#### ENTRIES SHOWN ####
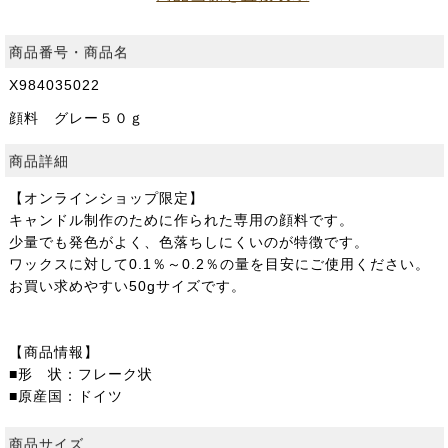
商品番号・商品名
X984035022
顔料 グレー５０ｇ
商品詳細
【オンラインショップ限定】
キャンドル制作のために作られた専用の顔料です。
少量でも発色がよく、色落ちしにくいのが特徴です。
ワックスに対して0.1％～0.2％の量を目安にご使用ください。
お買い求めやすい50gサイズです。
【商品情報】
■形 状：フレーク状
■原産国：ドイツ
商品サイズ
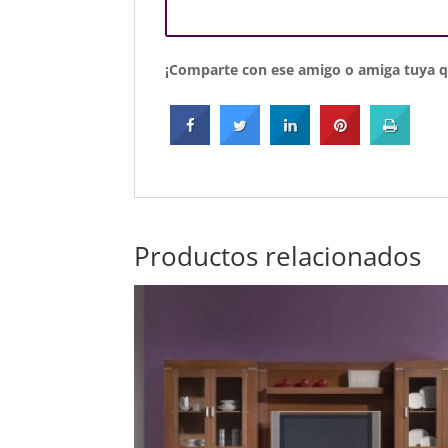
¡Comparte con ese amigo o amiga tuya qu
Productos relacionados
####
● **EXERCISE OBJECTIVE**: Your answer must be a verbatim copy of the entries above, with no images included.

● **COMPLETED EXERCISE**:
商品番号・商品名
X984035022
顔料 グレー５０ｇ
商品詳細
【オンラインショップ限定】
キャンドル制作のために作られた専用の顔料です。
少量でも発色がよく、色落ちしにくいのが特徴です。
ワックスに対して0.1％～0.2％の量を目安にご使用ください。
お買い求めやすい50gサイズです。
【商品情報】
■形 状：フレーク状
■原産国：ドイツ
商品サイズ
¡Comparte con ese amigo o amiga tuya qu
Productos relacionados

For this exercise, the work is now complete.